Among the absurd notions as to what the Talmud was, given credence in
the Middle Ages, one was that it was a man! The mediaeval priest or
peasant was perhaps wiser than he knew. Almost, might we say, the Talmud
was Man, for it is a record of the doings, the beliefs, the usages, the
hopes, the sufferings, the patience, the humor, the mentality, and the
morality of the Jewish people for half a millennium.

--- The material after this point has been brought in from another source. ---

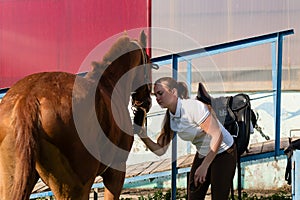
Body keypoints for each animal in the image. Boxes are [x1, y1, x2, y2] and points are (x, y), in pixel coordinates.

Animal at [0, 31, 152, 200]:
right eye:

What is the Talmud? There is more than one answer. Ostensibly it is the
_corpus juris_ of the Jews from about the first century before the
Christian era to about the fourth after it. But we shall see as we
proceed that the Talmud was much more than this. The very word "Law" in
Hebrew--"Torah"--means more than its translation would imply. The Jew
interpreted his whole religion in terms of law. It is his name in fact
for the Bible's first five books--the Pentateuch. To explain what the
Talmud is we must first explain the theory of its growth more remarkable
perhaps than the work itself. What was that theory? The Divine Law was
revealed to Moses, not only through the Commands that were found written
in the Bible, but also through all the later rules and regulations of
post-exilic days. These additional laws it was presumed were handed down
orally from Moses to Joshua, thence to the Prophets, and later still
transmitted to the Scribes, and eventually to the Rabbis. The reason why
the Rabbis ascribed to Moses the laws that they later evolved, was due
to their intense reverence for Scripture, and their modest sense of
their own authority and qualification. "If the men of old were giants
then we are pigmies," said they. They felt and believed that all duty
for the guidance of man was found in the Bible either directly or
inferentially. Their motto was then, "Search the Scriptures," and they
did search them with a literalness and a painstaking thoroughness never
since repeated. Not a word, not a letter escaped them. Every redundancy
of expression was freighted with meaning, every repetition was made to
give birth to new truth. Some of the inferences were logical and
natural, some artificial and far-fetched, but all ingenious. Sometimes
the method was inductive and sometimes deductive. That is, occasionally
a needed law was promulgated by the Jewish Sanhedrin, and then its
authority sought in the Scripture, or the Scripture would be sought in
the first instance to reveal new law.